The impotence of speech is due to the fact that art flourishes best on mystery, half shades and indeterminate outlines; the more speech is methodical and perfect, the more likely is it to eliminate everything that distinguishes a masterpiece; it reduces the masterpiece to the proportions of an academic product.

As a result of this preliminary examination of the three highest achievements of the mind, we are led to believe that it is possible to distinguish in every complex body of knowledge a clear and an obscure region, and to say that the latter is perhaps the more important. The mistake made by superficial people consists in the statement that this second part must disappear with the progress of enlightenment, and that eventually everything will be explained rationally in terms of the little science. This error is particularly revolting as regards art, and, above all, perhaps, as regards modern painting, which seeks more and more to render combinations of shades to which no attention was formerly paid on account of their lack of stability and of the difficulty of rendering them by speech.[3]

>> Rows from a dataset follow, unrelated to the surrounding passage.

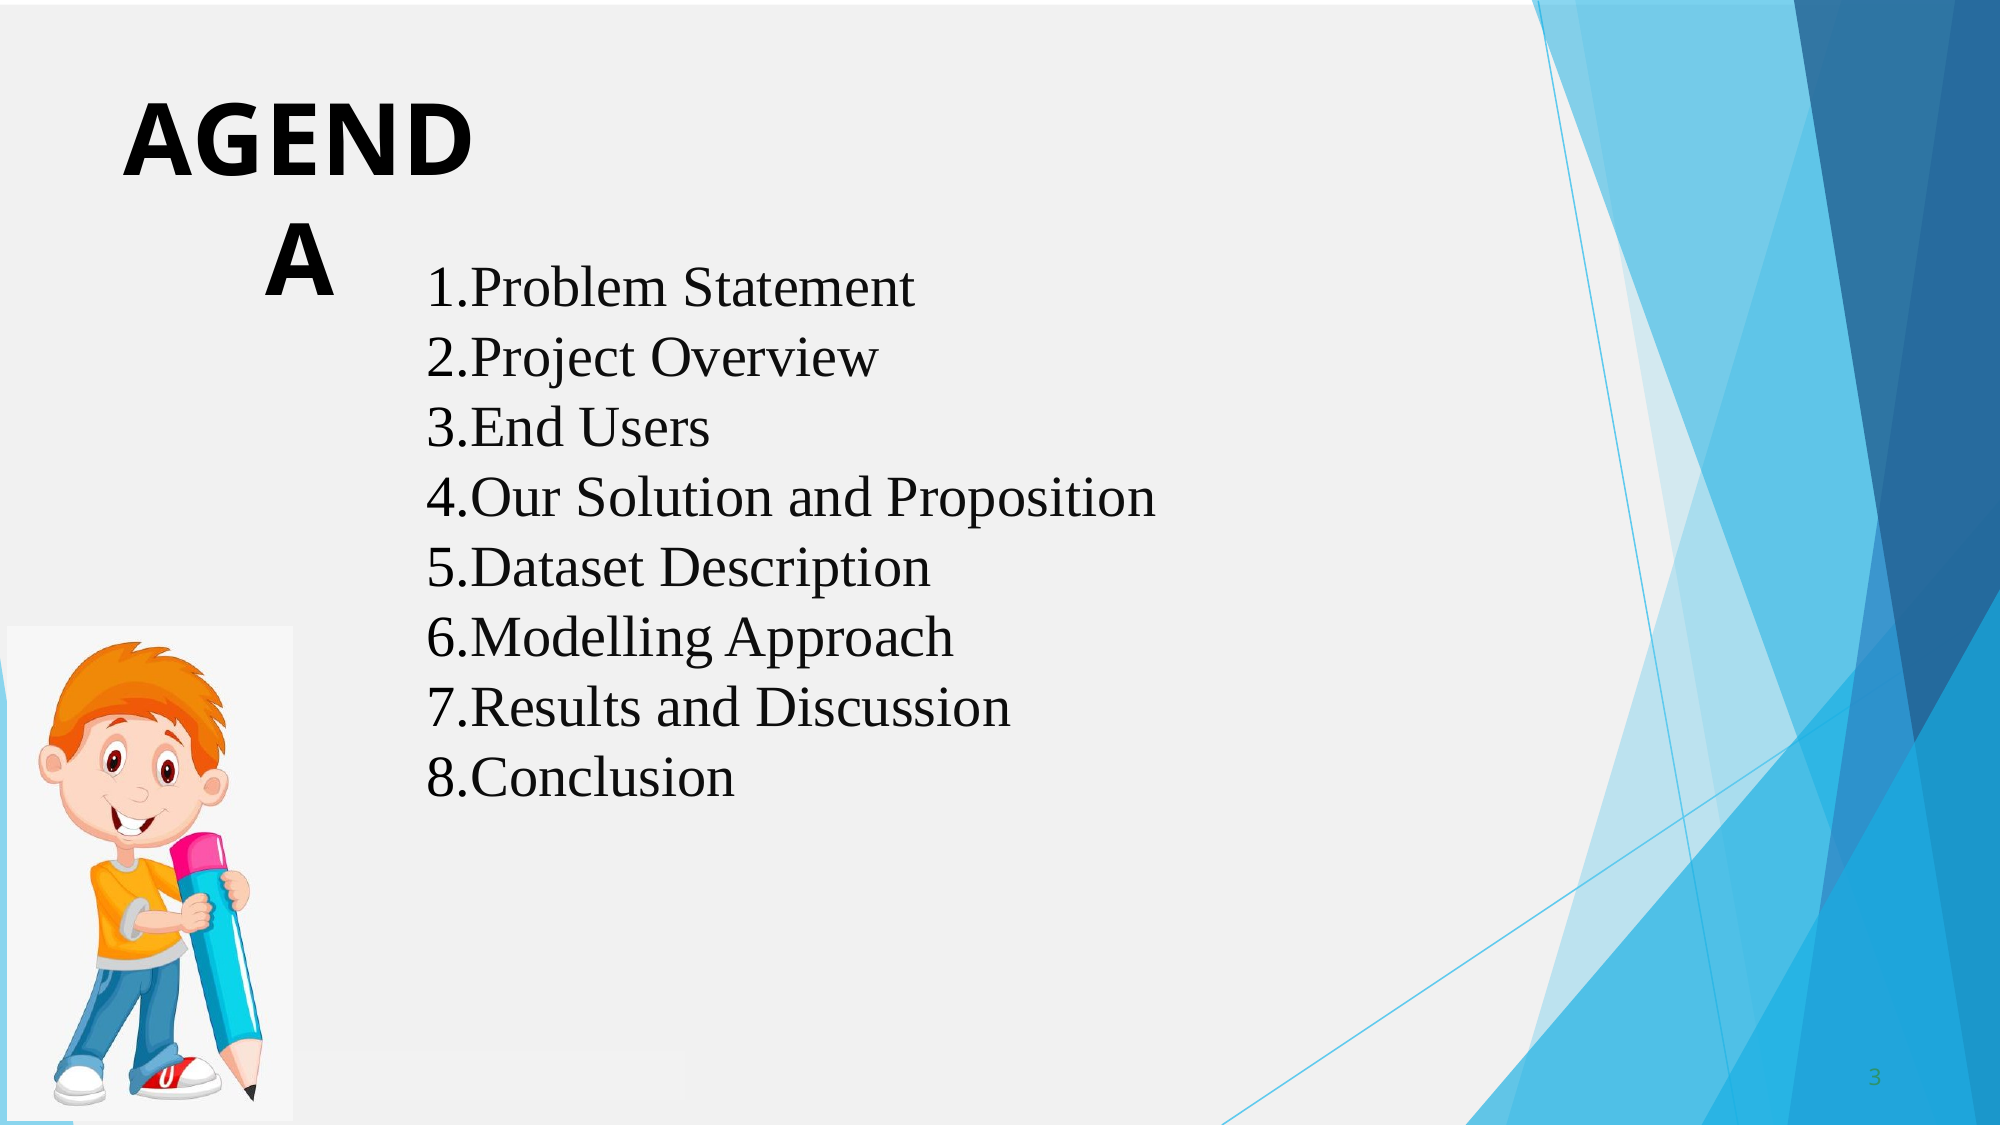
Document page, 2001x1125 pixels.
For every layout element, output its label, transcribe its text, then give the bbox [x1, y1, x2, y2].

slide_number 3 [1862, 1061, 1888, 1094]
title AGENDA [121, 73, 509, 198]
text_box Problem Statement Project Overview End Users Our Solution and Proposition Dataset Description Modelling Approach Results and Discussion Conclusion [411, 170, 1237, 893]
picture [7, 626, 685, 1121]
text_box [0, 0, 2000, 1125]
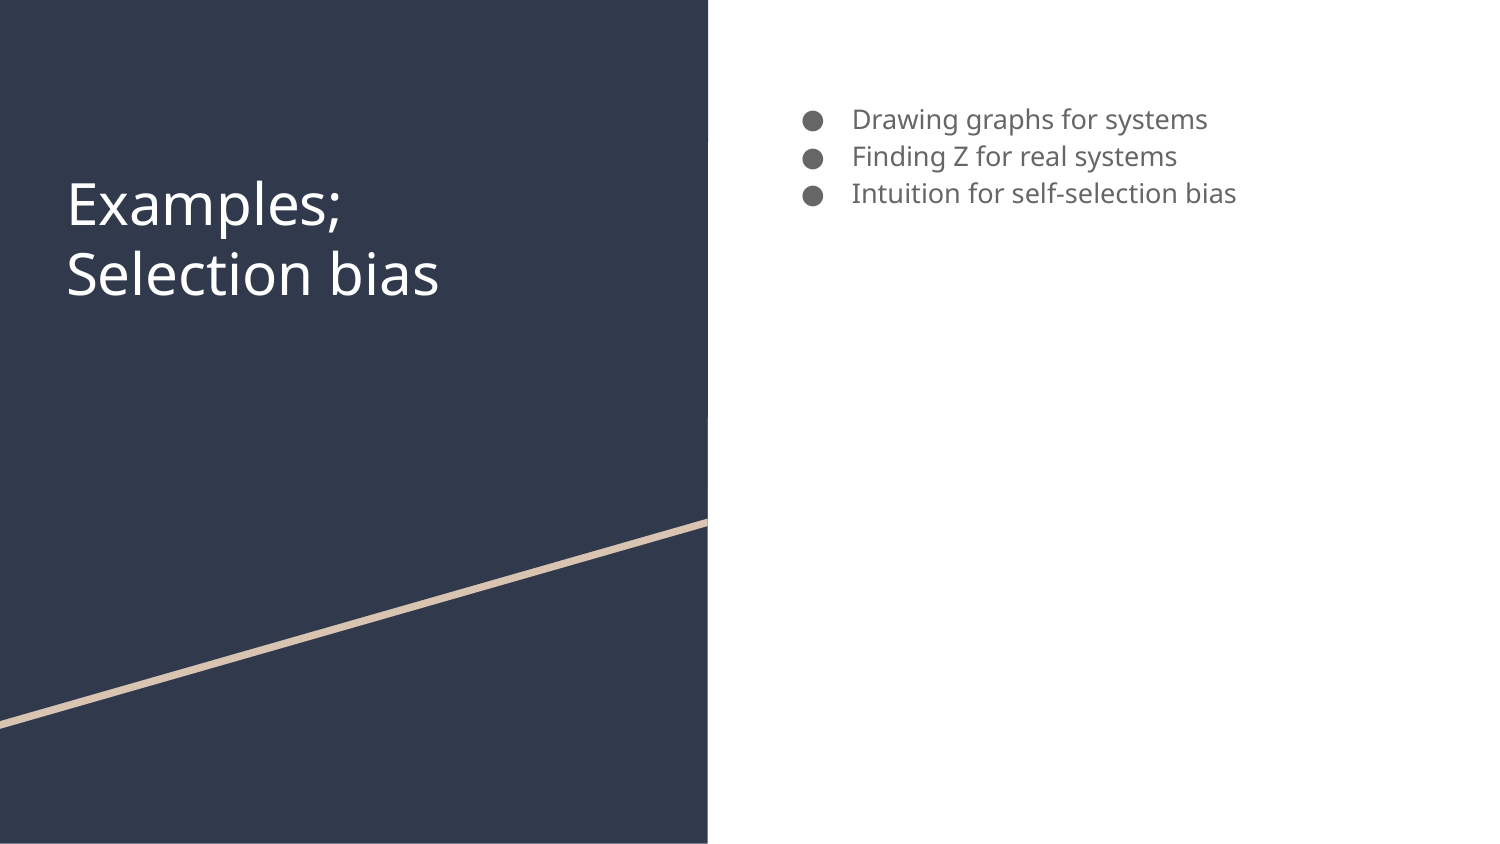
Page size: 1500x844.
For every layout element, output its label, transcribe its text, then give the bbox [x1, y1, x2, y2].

title Examples; Selection bias [51, 82, 660, 494]
list Drawing graphs for systems Finding Z for real systems Intuition for self-selection bias [761, 82, 1446, 755]
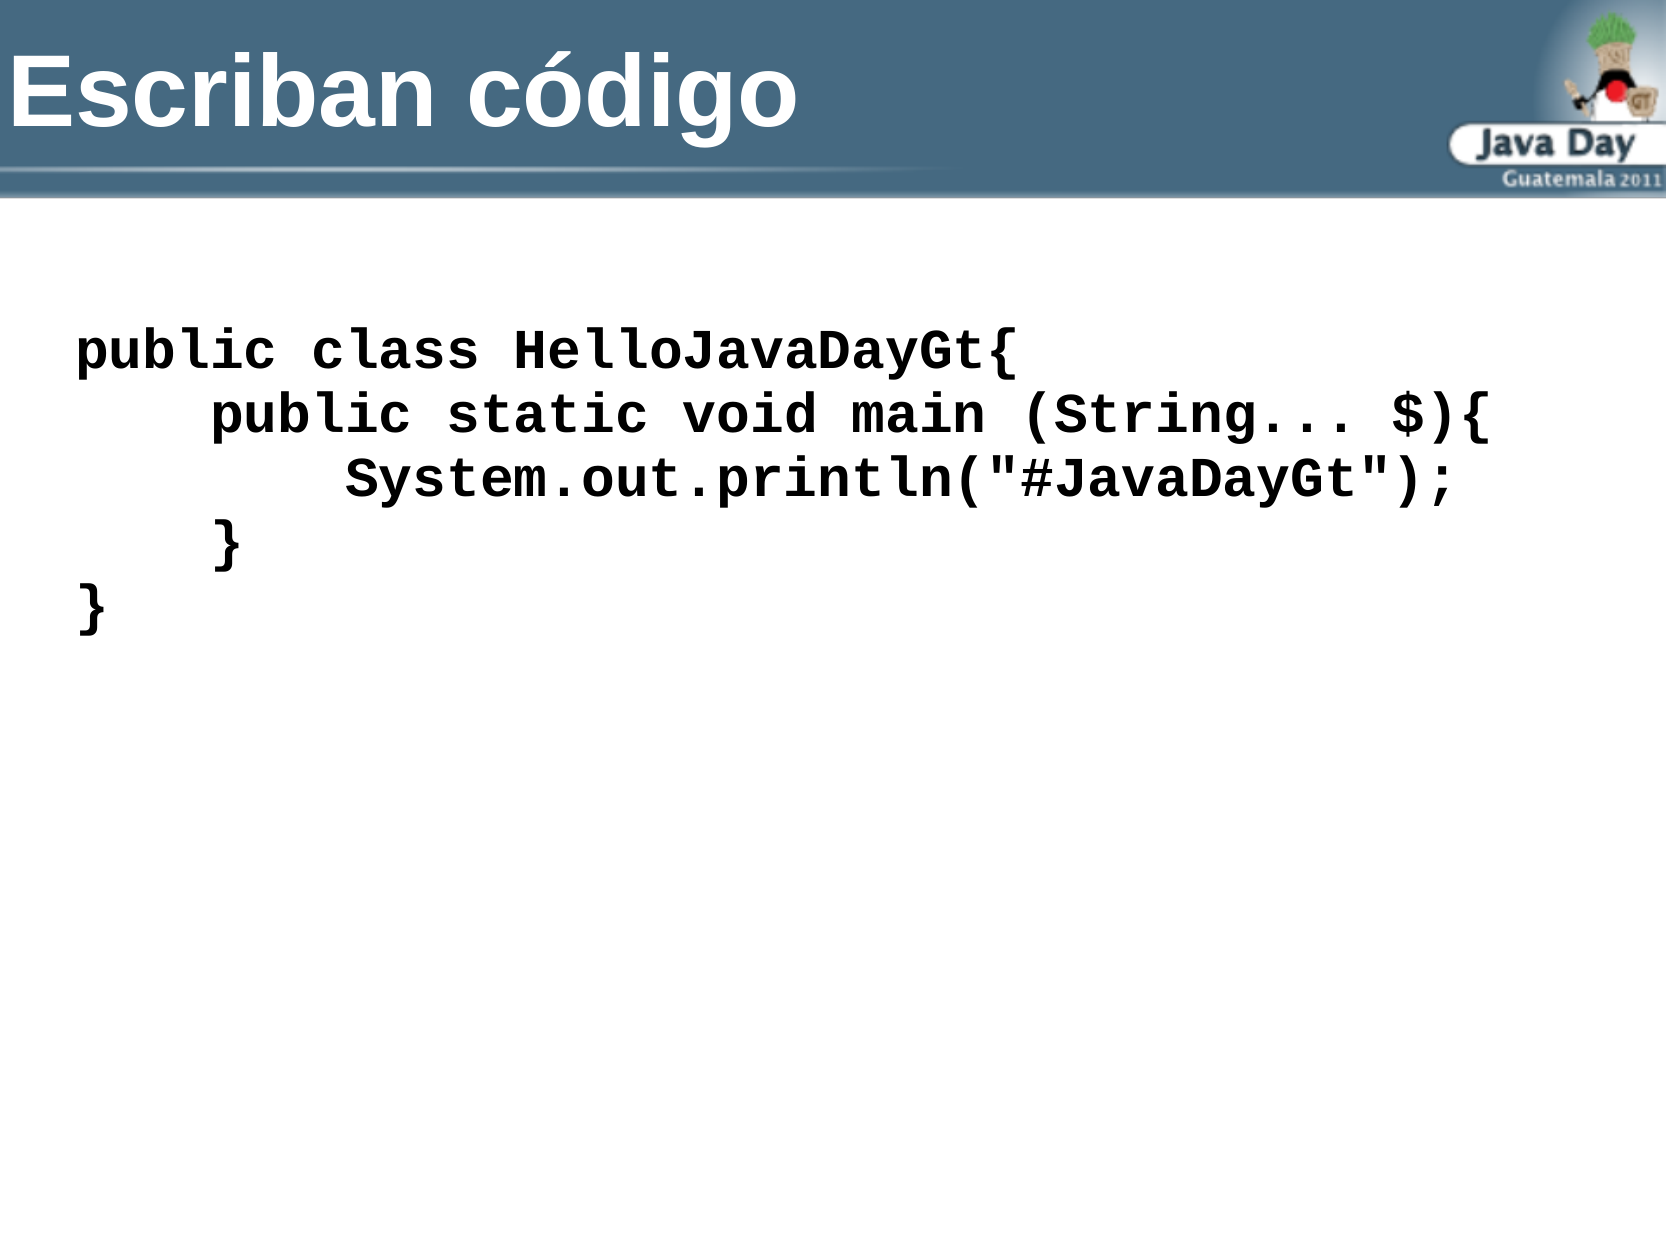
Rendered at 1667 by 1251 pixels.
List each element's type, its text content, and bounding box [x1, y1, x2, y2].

B. (1) In ethics, the part that can be expressed easily,

  1. J. Reinach,Diderot, pp. 116–117, 125–127, 131–132.
  2. Brunetière, Évolution des genres, p. 122. Elsewhere he calls Diderot a philistine, p. 153.
  3. It is to the credit of the impressionists that they showed that these fine shades can be rendered by painting; but some few among them soon began to paint according to the formulas of a school, and then there appeared a scandalous contrast between their works and their avowed aims.